___ Entries supplied

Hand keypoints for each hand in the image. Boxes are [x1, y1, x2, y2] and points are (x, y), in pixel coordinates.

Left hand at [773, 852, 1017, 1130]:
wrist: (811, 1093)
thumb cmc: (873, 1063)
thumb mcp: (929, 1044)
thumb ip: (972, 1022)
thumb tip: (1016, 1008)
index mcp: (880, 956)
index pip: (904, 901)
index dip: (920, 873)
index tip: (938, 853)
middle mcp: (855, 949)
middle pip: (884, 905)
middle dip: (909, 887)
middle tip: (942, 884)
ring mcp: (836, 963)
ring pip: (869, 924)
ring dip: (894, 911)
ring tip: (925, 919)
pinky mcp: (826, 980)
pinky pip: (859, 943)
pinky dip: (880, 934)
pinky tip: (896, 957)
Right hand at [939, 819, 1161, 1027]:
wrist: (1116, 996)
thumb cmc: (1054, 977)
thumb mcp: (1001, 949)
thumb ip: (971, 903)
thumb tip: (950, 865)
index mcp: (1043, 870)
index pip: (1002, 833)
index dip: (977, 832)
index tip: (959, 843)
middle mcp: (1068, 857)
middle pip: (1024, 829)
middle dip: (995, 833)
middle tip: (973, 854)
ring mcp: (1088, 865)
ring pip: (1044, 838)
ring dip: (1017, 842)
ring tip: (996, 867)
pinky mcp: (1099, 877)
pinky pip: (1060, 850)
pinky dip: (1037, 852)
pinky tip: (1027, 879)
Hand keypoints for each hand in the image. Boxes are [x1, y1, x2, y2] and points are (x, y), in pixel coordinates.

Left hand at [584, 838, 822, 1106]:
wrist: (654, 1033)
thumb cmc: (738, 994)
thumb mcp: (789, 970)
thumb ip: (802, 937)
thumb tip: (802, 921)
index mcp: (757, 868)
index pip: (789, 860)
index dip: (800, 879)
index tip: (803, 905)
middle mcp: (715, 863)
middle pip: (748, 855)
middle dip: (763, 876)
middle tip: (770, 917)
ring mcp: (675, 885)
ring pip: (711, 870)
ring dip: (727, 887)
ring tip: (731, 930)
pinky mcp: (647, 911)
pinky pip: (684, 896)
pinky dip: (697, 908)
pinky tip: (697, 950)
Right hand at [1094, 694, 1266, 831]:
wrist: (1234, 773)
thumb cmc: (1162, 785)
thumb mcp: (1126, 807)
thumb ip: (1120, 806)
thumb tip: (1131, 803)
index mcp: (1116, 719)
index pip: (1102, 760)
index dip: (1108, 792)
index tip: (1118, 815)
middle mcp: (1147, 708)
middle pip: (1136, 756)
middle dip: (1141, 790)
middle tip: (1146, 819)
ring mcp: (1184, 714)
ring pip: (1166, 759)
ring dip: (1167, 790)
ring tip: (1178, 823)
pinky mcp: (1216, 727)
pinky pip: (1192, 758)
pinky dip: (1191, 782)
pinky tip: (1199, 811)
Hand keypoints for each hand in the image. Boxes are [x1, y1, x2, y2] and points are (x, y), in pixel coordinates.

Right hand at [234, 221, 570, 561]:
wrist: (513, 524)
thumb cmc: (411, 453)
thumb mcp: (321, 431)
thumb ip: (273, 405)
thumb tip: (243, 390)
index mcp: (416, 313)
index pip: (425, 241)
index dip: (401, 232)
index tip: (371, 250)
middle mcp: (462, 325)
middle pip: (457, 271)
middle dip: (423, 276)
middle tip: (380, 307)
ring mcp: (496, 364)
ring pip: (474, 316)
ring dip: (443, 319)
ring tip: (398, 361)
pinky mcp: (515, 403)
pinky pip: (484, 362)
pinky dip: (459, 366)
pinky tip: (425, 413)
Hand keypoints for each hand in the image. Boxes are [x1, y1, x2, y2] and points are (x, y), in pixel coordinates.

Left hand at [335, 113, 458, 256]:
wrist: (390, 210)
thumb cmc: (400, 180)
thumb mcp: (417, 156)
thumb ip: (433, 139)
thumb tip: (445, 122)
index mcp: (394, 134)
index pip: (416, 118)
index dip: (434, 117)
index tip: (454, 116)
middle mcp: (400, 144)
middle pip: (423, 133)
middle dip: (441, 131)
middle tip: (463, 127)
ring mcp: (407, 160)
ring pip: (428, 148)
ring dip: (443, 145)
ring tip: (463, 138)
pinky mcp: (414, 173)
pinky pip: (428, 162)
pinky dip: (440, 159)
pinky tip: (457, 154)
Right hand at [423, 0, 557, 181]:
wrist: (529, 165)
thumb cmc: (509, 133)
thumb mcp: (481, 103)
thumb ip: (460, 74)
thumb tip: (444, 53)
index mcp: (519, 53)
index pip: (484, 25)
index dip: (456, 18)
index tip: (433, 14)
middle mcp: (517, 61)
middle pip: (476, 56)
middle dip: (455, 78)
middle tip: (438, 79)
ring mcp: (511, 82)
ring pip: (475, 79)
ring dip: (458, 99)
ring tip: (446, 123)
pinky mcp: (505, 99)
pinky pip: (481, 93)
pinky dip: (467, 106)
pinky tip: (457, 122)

______

Exercise aim> Among the lines above, find those containing the word "Right" and copy each.

Your response>
Right hand at [939, 819, 1161, 1027]:
Right hand at [1094, 694, 1266, 831]:
Right hand at [234, 221, 570, 561]:
Right hand at [423, 0, 557, 181]:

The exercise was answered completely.